12 五年前の"あの日"①
ヘスス族から黒竜が生まれた事により、世界が荒れた。
ヘスス族を求めていた国々が、
「ソフィアが竜族の妻になったから厄災が生まれてしまった」
そう言って騒ぎ立てた。
ラドリス帝国内も荒れた。
黒竜が生まれた事で、ソフィアの能力が必要となったが、それと同時に厄災をこの世に生み落としたソフィアを嫌悪するものも増えた。
「腕輪は作ってもらわないと困る。
しかし、厄災を生み出したソフィアの存在は疎ましい」
ソフィアも、ブレイドを守るのに必死だった。
「生まれてきたこの子に罪はない。そうでしょう?ゼイン・・・」
愛する息子を手にかけようとする者たちから、ソフィアは必死に守り続けた。
* * * *
ブレイドは、言葉を切ると、ゆっくりと息を吐いた。
「世界の期待に反して、黒竜が・・・俺が生まれた。期待していた分落差が大きかったんだろうと思う。だから、俺へ向けられる視線は・・・まぁ、お前の想像通りだ。一部の者たちは、それでも俺に"創造"魔法が受け継がれているのではないかと希望を持っていたが、残念ながらそれも受け継がれていなかった。」
「・・・っ」
「"母上を解放しろ"、"黒竜がいるから母上がラドリス帝国に縛られてるんだ"とか言って騒ぐだけの連中ならまだマシな方だった。ただ無視すればいいだけだからな。・・・だが、厄介なのは強行に出た奴らだった。」
ブレイドは、過去を思い出すように目を細めた。
「"黒竜を殺さなければ交渉に応じない"なんて言う国も出てきて、俺の暗殺を企てる奴らも出てきた。」
「えっ・・・」
「まぁ、"来るかもわからない金眼の天使を待つより目先の利益を優先"って奴らが多かったんだよ。過去にも黒竜は何度も生まれたが、その度に必ず金眼の天使が現れてくれたわけじゃないからな。」
ブレイドはそう言うと、アイリスを見て微笑んだ。
「俺は、運が良かった。お前が来てくれたからな。

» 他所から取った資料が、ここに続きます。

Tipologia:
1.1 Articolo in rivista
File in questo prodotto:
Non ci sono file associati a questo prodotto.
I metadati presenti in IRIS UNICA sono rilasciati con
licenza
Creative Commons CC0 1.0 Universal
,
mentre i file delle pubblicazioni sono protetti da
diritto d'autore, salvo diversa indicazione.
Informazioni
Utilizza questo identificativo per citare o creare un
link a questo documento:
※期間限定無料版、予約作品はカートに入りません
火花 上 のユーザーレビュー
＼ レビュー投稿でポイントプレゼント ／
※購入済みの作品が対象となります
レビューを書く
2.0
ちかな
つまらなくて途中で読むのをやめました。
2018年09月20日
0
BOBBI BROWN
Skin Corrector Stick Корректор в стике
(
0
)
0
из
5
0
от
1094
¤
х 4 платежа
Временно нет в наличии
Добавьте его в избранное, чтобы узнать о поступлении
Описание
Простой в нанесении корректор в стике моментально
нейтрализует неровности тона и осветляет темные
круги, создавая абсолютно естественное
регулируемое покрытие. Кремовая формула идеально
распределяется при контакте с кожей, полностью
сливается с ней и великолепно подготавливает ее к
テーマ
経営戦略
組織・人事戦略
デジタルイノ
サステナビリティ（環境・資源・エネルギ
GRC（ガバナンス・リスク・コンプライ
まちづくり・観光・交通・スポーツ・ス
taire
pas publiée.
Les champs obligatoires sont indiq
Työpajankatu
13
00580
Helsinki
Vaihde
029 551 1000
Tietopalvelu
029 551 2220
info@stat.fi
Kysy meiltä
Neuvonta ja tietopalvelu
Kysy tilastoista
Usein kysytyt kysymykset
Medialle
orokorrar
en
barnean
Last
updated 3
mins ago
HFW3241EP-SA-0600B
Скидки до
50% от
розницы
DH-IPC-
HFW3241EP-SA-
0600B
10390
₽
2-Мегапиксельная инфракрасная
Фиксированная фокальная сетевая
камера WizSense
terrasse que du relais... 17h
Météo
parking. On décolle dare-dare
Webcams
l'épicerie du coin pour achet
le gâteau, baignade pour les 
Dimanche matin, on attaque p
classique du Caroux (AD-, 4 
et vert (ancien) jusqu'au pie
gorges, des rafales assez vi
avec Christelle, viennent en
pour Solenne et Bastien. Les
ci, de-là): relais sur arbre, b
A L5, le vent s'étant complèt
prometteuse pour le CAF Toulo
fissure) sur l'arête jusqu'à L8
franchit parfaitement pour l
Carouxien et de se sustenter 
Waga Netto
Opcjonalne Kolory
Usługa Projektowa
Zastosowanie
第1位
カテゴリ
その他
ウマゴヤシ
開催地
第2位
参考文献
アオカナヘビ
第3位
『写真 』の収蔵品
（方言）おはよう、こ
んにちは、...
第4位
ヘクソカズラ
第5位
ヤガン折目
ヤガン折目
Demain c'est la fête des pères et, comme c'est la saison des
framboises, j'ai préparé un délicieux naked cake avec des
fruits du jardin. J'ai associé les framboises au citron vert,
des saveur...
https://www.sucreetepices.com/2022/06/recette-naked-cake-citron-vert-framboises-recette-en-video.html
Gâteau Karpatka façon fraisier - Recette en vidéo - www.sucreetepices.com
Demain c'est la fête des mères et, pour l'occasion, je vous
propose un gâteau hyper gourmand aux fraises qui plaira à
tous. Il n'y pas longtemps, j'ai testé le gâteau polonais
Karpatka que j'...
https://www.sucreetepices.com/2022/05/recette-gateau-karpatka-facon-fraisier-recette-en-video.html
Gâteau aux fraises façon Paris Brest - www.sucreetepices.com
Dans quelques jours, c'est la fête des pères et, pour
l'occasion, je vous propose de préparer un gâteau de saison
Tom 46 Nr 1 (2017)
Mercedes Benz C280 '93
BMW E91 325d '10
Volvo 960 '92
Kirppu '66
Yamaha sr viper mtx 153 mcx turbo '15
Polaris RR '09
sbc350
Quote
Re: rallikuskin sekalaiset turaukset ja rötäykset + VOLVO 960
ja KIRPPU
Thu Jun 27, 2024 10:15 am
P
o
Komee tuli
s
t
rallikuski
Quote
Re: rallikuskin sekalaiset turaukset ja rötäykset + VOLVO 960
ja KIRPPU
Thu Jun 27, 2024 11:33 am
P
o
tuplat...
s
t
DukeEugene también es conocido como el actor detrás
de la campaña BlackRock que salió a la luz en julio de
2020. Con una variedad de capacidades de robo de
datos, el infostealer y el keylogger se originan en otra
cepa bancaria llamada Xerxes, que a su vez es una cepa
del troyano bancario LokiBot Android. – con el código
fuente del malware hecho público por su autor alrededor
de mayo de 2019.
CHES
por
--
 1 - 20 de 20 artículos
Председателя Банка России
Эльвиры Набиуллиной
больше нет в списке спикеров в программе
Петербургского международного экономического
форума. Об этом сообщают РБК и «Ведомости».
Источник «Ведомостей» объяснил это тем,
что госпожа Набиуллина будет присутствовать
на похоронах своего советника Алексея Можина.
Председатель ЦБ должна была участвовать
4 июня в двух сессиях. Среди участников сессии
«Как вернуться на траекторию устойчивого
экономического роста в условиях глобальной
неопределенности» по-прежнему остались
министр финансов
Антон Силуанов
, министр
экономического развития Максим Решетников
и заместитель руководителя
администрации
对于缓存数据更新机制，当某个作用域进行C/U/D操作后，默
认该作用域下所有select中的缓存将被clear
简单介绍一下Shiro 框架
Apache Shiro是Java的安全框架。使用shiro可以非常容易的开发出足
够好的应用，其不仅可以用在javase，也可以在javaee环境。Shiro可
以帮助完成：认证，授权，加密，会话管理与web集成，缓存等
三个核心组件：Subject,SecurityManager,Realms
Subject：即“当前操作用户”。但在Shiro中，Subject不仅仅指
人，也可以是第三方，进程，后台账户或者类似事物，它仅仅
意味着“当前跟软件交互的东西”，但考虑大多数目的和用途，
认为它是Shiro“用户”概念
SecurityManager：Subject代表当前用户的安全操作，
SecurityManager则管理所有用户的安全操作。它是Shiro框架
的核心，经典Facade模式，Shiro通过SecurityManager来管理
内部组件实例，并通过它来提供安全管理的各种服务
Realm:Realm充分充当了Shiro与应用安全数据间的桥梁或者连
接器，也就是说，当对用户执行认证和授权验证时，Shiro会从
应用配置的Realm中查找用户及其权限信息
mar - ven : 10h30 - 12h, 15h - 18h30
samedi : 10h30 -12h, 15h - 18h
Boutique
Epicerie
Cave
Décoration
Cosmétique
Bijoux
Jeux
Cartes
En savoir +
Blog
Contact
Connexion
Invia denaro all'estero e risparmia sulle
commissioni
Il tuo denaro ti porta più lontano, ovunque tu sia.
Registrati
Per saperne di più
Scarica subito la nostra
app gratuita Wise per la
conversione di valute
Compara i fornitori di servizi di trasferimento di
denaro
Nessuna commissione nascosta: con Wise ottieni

」
ブレイドはアイリスの髪に触れるだけのキスをした。
そして、アイリスの肩に腕を回して引き寄せると、また口を開いた・・・。
* * * *
ソフィアは、息子を守ると同時に、自分の身も守らなければならなかった。
ソフィアに接触してくる貴族、王族・・・。
そのほとんどが下心を持つものばかり。
社交界で飲み物一つ飲むのにも警戒しなければならないほどだった。
ソフィア自身、心優しく人望もあったため、ソフィアのことをヘスス族だからという偏見で見ていない者たちは、ゼインと共に彼女を守った。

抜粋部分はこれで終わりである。